1. Add a `credentials.yaml` file in `carps/experimenter` with the following content:
```yaml
CREDENTIALS:
  Database:
      user: someuser
      password: amazing_password
  Connection:
      Standard:
        server: mysql_server
        port: 3306 (most likely)
```
2. Edit `carps/experimenter/py_experimenter.yaml` by setting:
```yaml
PY_EXPERIMENTER:
  n_jobs: 1

  Database:
    use_ssh_tunnel: false
    provider: mysql
    database: your_database_name
...
```
!!! Note: If you use an ssh tunnel, set `use_ssh_tunnel` to `true` in `carps/experimenter/py_experimenter.yaml`.
Set up  `carps/experimenter/credentials.yaml` like this:
```yaml
CREDENTIALS:
  Database:
      user: someuser
      password: amazing_password
  Connection:
      Standard:
        server: mysql_server
        port: 3306 (most likely)
      Ssh:
        server: 127.0.0.1
        address: some_host  # hostname as specified in ~/.ssh/config
        # ssh_private_key_password: null
        # server: example.sshmysqlserver.com (address from ssh server)
        # address: example.sslserver.com
        # port: optional_ssh_port
        # remote_address: optional_mysql_server_address
        # remote_port: optional_mysql_server_port
        # local_address: optional_local_address
        # local_port: optional_local_port
        # passphrase: optional_ssh_passphrase
```
### Create Experiments
First, in order for PyExperimenter to be able to pull experiments from the database, we need to fill it.
The general command looks like this:
```bash
python -m carps.experimenter.create_cluster_configs +task=... +optimizer=... -m
```
All subset runs were created with `scripts/create_experiments_in_db.sh`.

### Running Experiments
Now, execute experiments with:
```bash
python -m carps.run_from_db 'job_nr_dummy=range(1,1000)' -m
```
This will create 1000 multirun jobs, each pulling an experiment from PyExperimenter and executing it.

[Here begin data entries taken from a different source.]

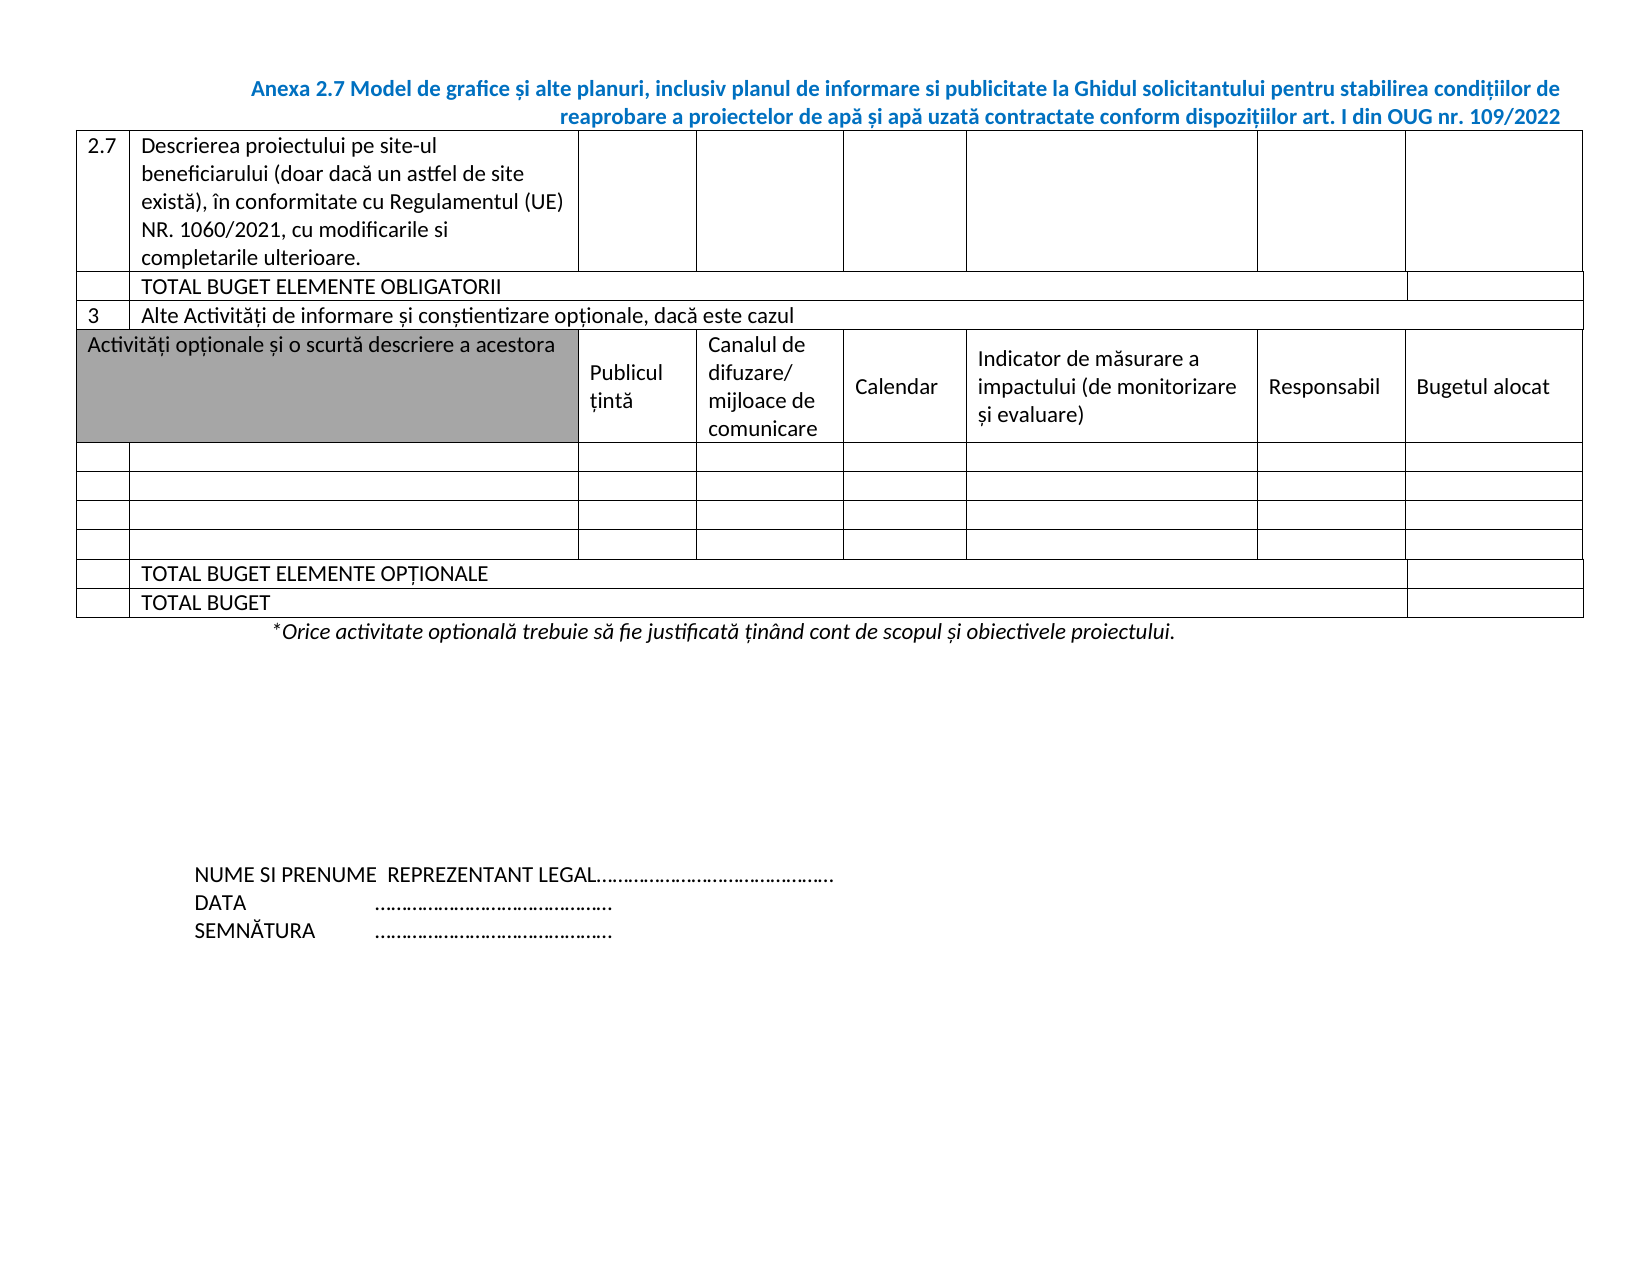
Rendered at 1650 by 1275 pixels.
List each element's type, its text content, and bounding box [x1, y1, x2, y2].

table_cell [77, 589, 129, 617]
table_cell [697, 443, 843, 471]
table_cell [844, 131, 966, 271]
table_cell [1406, 131, 1582, 271]
table_cell [697, 131, 843, 271]
table_cell [1258, 501, 1405, 529]
table_cell [1258, 530, 1405, 558]
table_cell [579, 501, 696, 529]
table_cell [844, 443, 966, 471]
table_cell [1408, 272, 1583, 300]
table_cell TOTAL BUGET [130, 589, 1407, 617]
table_cell Responsabil [1258, 330, 1405, 442]
table_cell TOTAL BUGET ELEMENTE OPŢIONALE [130, 560, 1407, 587]
table_cell [77, 530, 129, 558]
table_cell [77, 443, 129, 471]
table_cell [967, 131, 1257, 271]
table_cell [1258, 472, 1405, 500]
table_cell [1408, 589, 1583, 617]
table_cell [967, 530, 1257, 558]
table_cell [1406, 501, 1582, 529]
text NUME SI PRENUME REPREZENTANT LEGAL……………………………………… [194, 860, 1561, 888]
table_cell Alte Activităţi de informare şi conştientizare opţionale, dacă este cazul [130, 301, 1583, 329]
table_cell [967, 443, 1257, 471]
table_cell Descrierea proiectului pe site-ul beneficiarului (doar dacă un astfel de site există), în conformitate cu Regulamentul (UE) NR. 1060/2021, cu modificarile si completarile ulterioare. [130, 131, 578, 271]
table_cell [130, 501, 578, 529]
table_cell 3 [77, 301, 129, 329]
table_cell TOTAL BUGET ELEMENTE OBLIGATORII [130, 272, 1407, 300]
table_cell [1406, 472, 1582, 500]
table_cell [130, 472, 578, 500]
table_cell [697, 530, 843, 558]
table_cell [77, 272, 129, 300]
table_cell [697, 501, 843, 529]
table_cell Bugetul alocat [1406, 330, 1582, 442]
text DATA ……………………………………… [194, 888, 1561, 916]
table_cell [1408, 560, 1583, 587]
table_cell [579, 131, 696, 271]
table_cell Calendar [844, 330, 966, 442]
table_cell Activități opționale și o scurtă descriere a acestora [77, 330, 578, 442]
table_cell [77, 560, 129, 587]
table_cell [579, 472, 696, 500]
table_cell [1258, 443, 1405, 471]
table_cell [967, 501, 1257, 529]
table_cell Publicul ţintă [579, 330, 696, 442]
table_cell [1406, 530, 1582, 558]
list *Orice activitate optională trebuie să fie justificată ținând cont de scopul și obiectivele proiectului. [270, 618, 1561, 646]
table_cell [130, 530, 578, 558]
table_cell [844, 530, 966, 558]
table_cell [77, 501, 129, 529]
table_cell [579, 443, 696, 471]
text SEMNĂTURA ……………………………………… [194, 916, 1561, 944]
table_cell Canalul de difuzare/ mijloace de comunicare [697, 330, 843, 442]
table_cell [1258, 131, 1405, 271]
table_cell [967, 472, 1257, 500]
table_cell 2.7 [77, 131, 129, 271]
table_cell [579, 530, 696, 558]
table_cell [697, 472, 843, 500]
table_cell Indicator de măsurare a impactului (de monitorizare şi evaluare) [967, 330, 1257, 442]
table_cell [1406, 443, 1582, 471]
table_cell [77, 472, 129, 500]
table_cell [844, 501, 966, 529]
table_cell [130, 443, 578, 471]
table_cell [844, 472, 966, 500]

!!! Note: On most slurm clusters the max array size is 1000.
!!! Note: On our mysql server location, at most 300 connections at the same time are possible. You can limit your number
    of parallel jobs with `hydra.launcher.array_parallelism=250`.
!!! `carps/configs/runfromdb.yaml` configures the run and its resources. Currently defaults for our slurm cluster are
    configured. If you run on a different cluster, adapt `hydra.launcher`.

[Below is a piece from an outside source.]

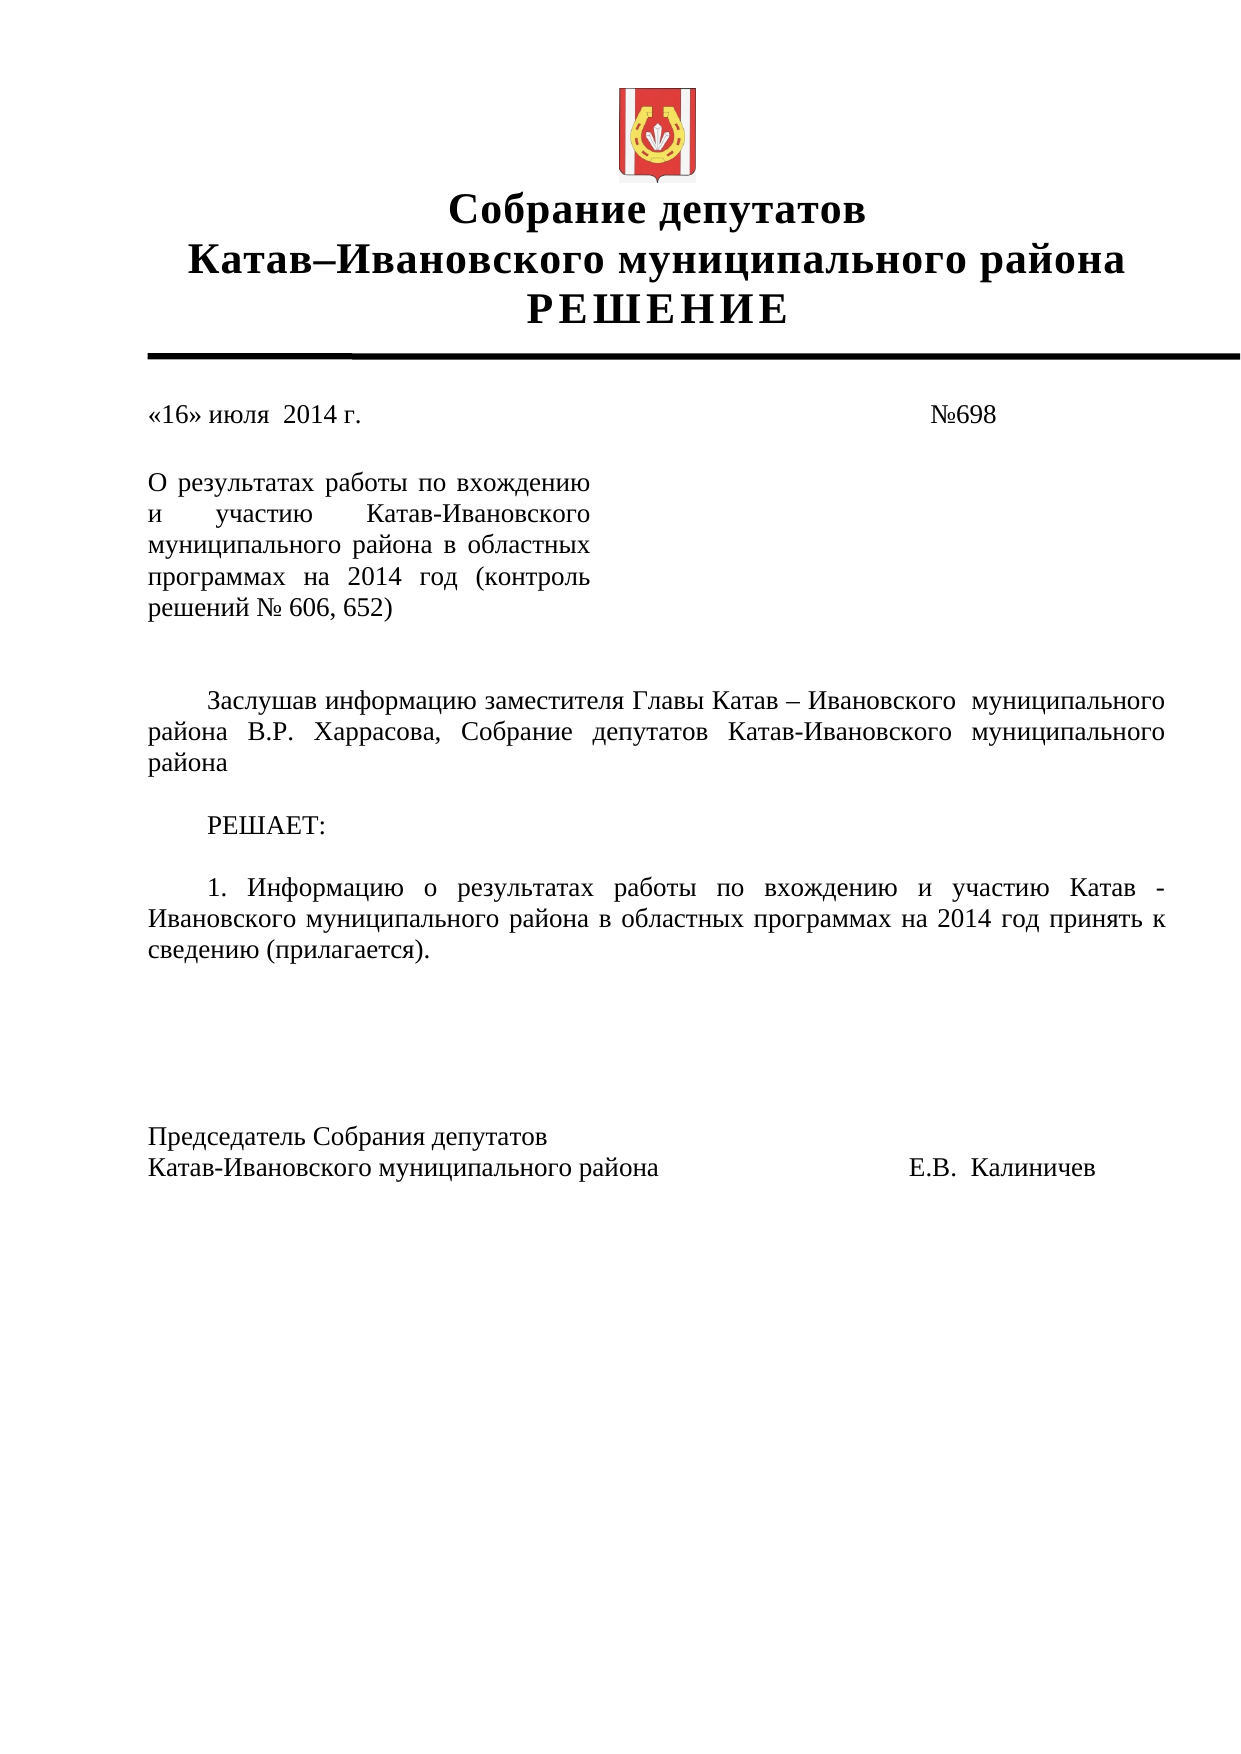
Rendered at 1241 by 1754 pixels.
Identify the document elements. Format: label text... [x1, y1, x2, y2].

Experiments with error status (or any other status) can be reset via:
```bash
python -m carps.experimenter.database.reset_experiments
```

### Get the results from the database and post-process


## Adding a new Optimizer or Benchmark
For instructions on how to add a new optimizer or benchmark, please refer to the contributing 
guidelines for 
[benchmarks](https://automl.github.io/CARP-S/latest/contributing/contributing-a-benchmark/)
and
[optimizers](https://automl.github.io/CARP-S/latest/contributing/contributing-an-optimizer/).

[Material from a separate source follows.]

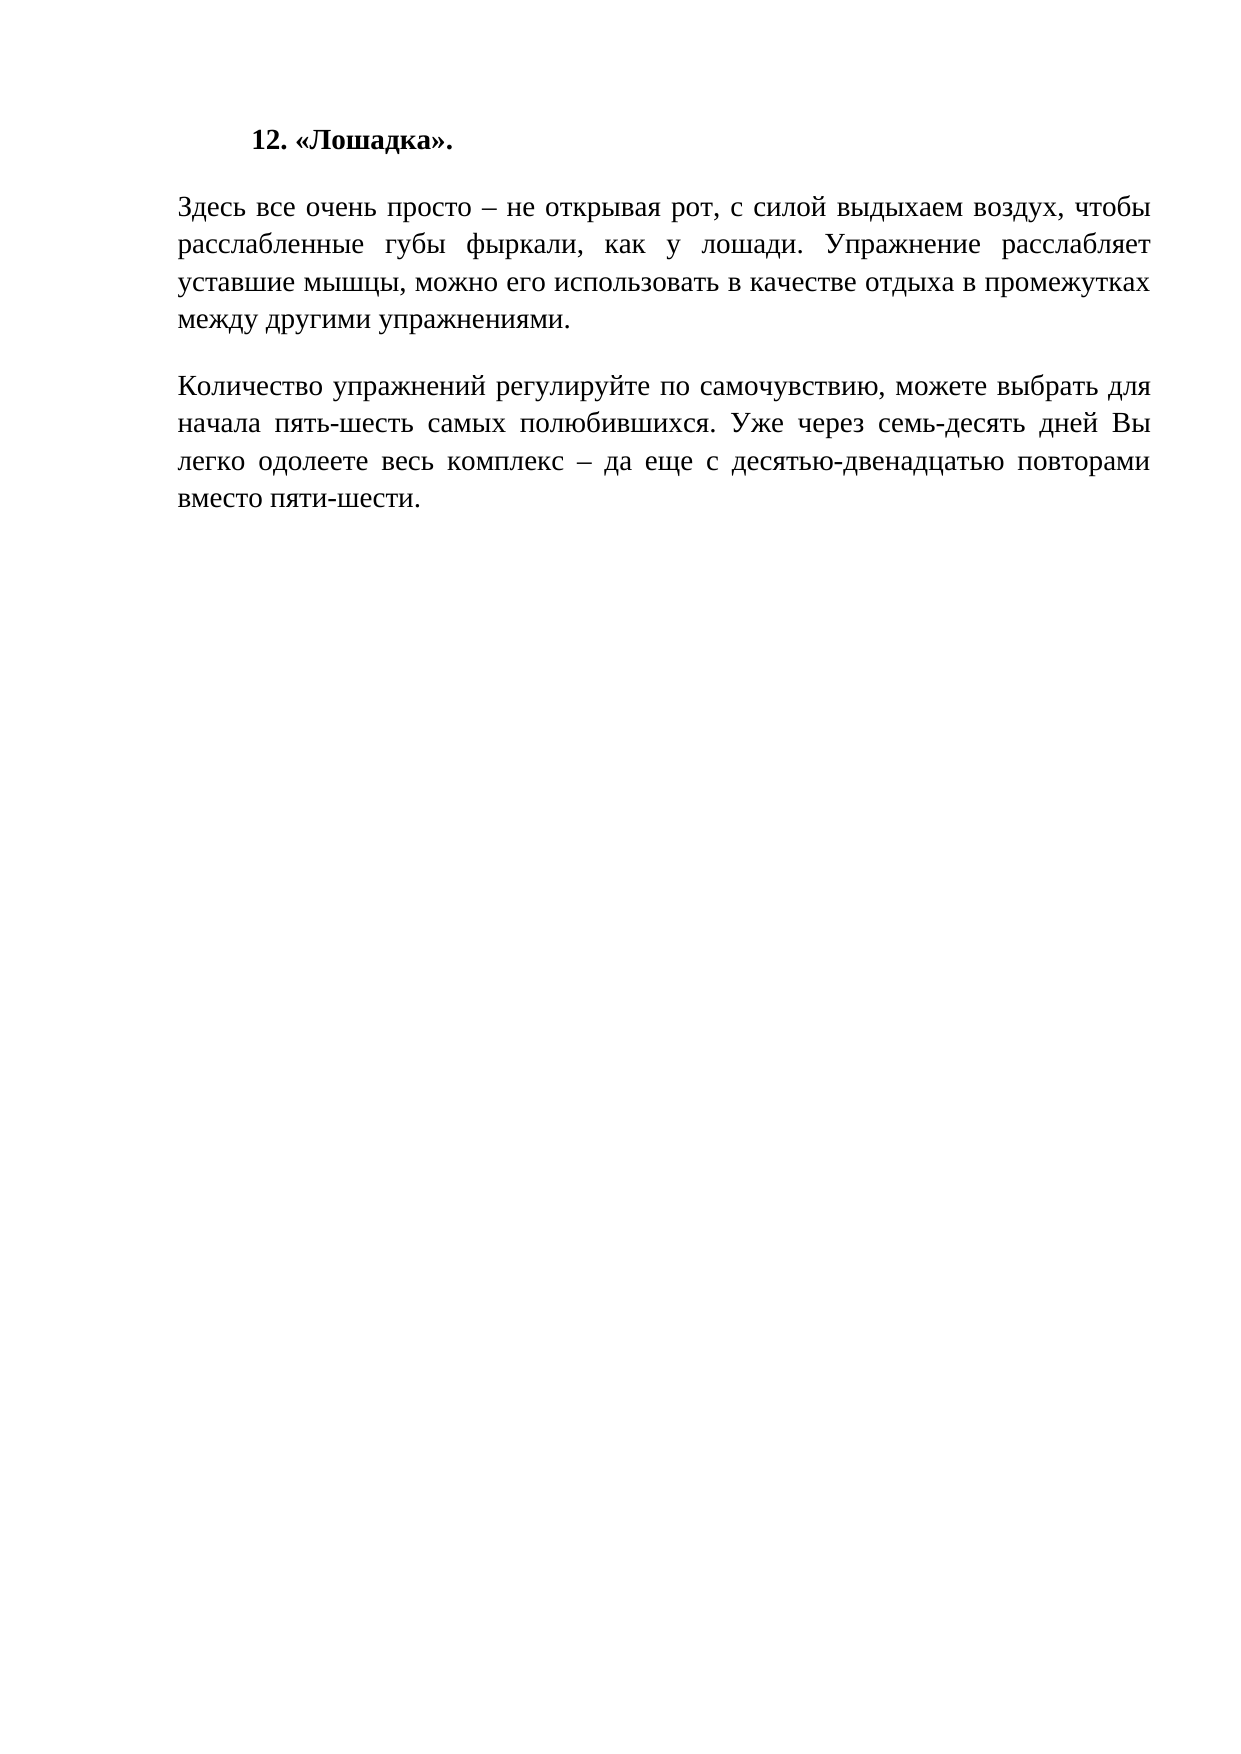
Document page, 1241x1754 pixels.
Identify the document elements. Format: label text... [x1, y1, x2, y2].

## Using your (external) optimizer or benchmark
In the case when you are developing your optimizer or benchmark in a standalone package, you can use carps without directly working in the carps repo.
For a custom benchmark we have an [example repo](https://github.com/automl/OptBench).
It shows how to use your own benchmark with carps optimizers.
For a custom optimizer check this [example repo](https://github.com/automl/CARP-S-example-optimizer).
Information is also available [here](https://automl.github.io/CARP-S/guides/using-carps/).

## Evaluation Results
For each task_type (blackbox, multi-fidelity, multi-objective and multi-fidelity-multi-objective) and set (dev and test), we run selected optimizers and provide the data.
Here we provide the link to the [meta data](https://drive.google.com/file/d/17pn48ragmWsyRC39sInsh2fEPUHP3BRT/view?usp=sharing) 
that contains the detailed optimization setting for each run  
and the [running results](https://drive.google.com/file/d/1yzJRbwRvdLbpZ9SdQN2Vk3yQSdDP_vck/view?usp=drive_link) that 
records the running results of each optimization-benchmark combination.